Activity - Transcribe the records that follow in their entirety, omitting any pictures.

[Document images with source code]
*** Begin section ***

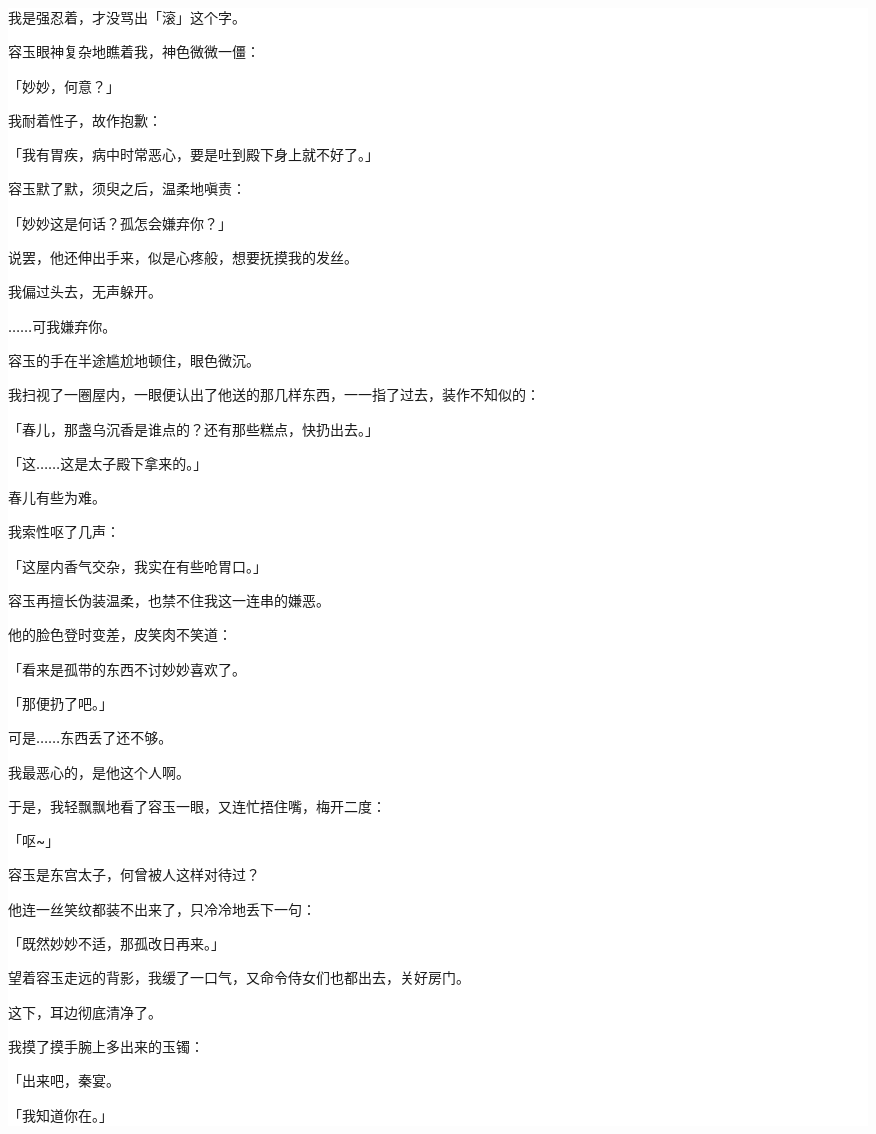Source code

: 我是强忍着，才没骂出「滚」这个字。

容玉眼神复杂地瞧着我，神色微微一僵：

「妙妙，何意？」

我耐着性子，故作抱歉：

「我有胃疾，病中时常恶心，要是吐到殿下身上就不好了。」

容玉默了默，须臾之后，温柔地嗔责：

「妙妙这是何话？孤怎会嫌弃你？」

说罢，他还伸出手来，似是心疼般，想要抚摸我的发丝。

我偏过头去，无声躲开。

……可我嫌弃你。

容玉的手在半途尴尬地顿住，眼色微沉。

我扫视了一圈屋内，一眼便认出了他送的那几样东西，一一指了过去，装作不知似的：

「春儿，那盏乌沉香是谁点的？还有那些糕点，快扔出去。」

「这……这是太子殿下拿来的。」

春儿有些为难。

我索性呕了几声：

「这屋内香气交杂，我实在有些呛胃口。」

容玉再擅长伪装温柔，也禁不住我这一连串的嫌恶。

他的脸色登时变差，皮笑肉不笑道：

「看来是孤带的东西不讨妙妙喜欢了。

「那便扔了吧。」

可是……东西丢了还不够。

我最恶心的，是他这个人啊。

于是，我轻飘飘地看了容玉一眼，又连忙捂住嘴，梅开二度：

「呕~」

容玉是东宫太子，何曾被人这样对待过？

他连一丝笑纹都装不出来了，只冷冷地丢下一句：

「既然妙妙不适，那孤改日再来。」

望着容玉走远的背影，我缓了一口气，又命令侍女们也都出去，关好房门。

这下，耳边彻底清净了。

我摸了摸手腕上多出来的玉镯：

「出来吧，秦宴。

「我知道你在。」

*** End section ***

Written solution -
Source code

: 我是强忍着，才没骂出「滚」这个字。

容玉眼神复杂地瞧着我，神色微微一僵：

「妙妙，何意？」

我耐着性子，故作抱歉：

「我有胃疾，病中时常恶心，要是吐到殿下身上就不好了。」

容玉默了默，须臾之后，温柔地嗔责：

「妙妙这是何话？孤怎会嫌弃你？」

说罢，他还伸出手来，似是心疼般，想要抚摸我的发丝。

我偏过头去，无声躲开。

……可我嫌弃你。

容玉的手在半途尴尬地顿住，眼色微沉。

我扫视了一圈屋内，一眼便认出了他送的那几样东西，一一指了过去，装作不知似的：

「春儿，那盏乌沉香是谁点的？还有那些糕点，快扔出去。」

「这……这是太子殿下拿来的。」

春儿有些为难。

我索性呕了几声：

「这屋内香气交杂，我实在有些呛胃口。」

容玉再擅长伪装温柔，也禁不住我这一连串的嫌恶。

他的脸色登时变差，皮笑肉不笑道：

「看来是孤带的东西不讨妙妙喜欢了。

「那便扔了吧。」

可是……东西丢了还不够。

我最恶心的，是他这个人啊。

于是，我轻飘飘地看了容玉一眼，又连忙捂住嘴，梅开二度：

「呕~」

容玉是东宫太子，何曾被人这样对待过？

他连一丝笑纹都装不出来了，只冷冷地丢下一句：

「既然妙妙不适，那孤改日再来。」

望着容玉走远的背影，我缓了一口气，又命令侍女们也都出去，关好房门。

这下，耳边彻底清净了。

我摸了摸手腕上多出来的玉镯：

「出来吧，秦宴。

「我知道你在。」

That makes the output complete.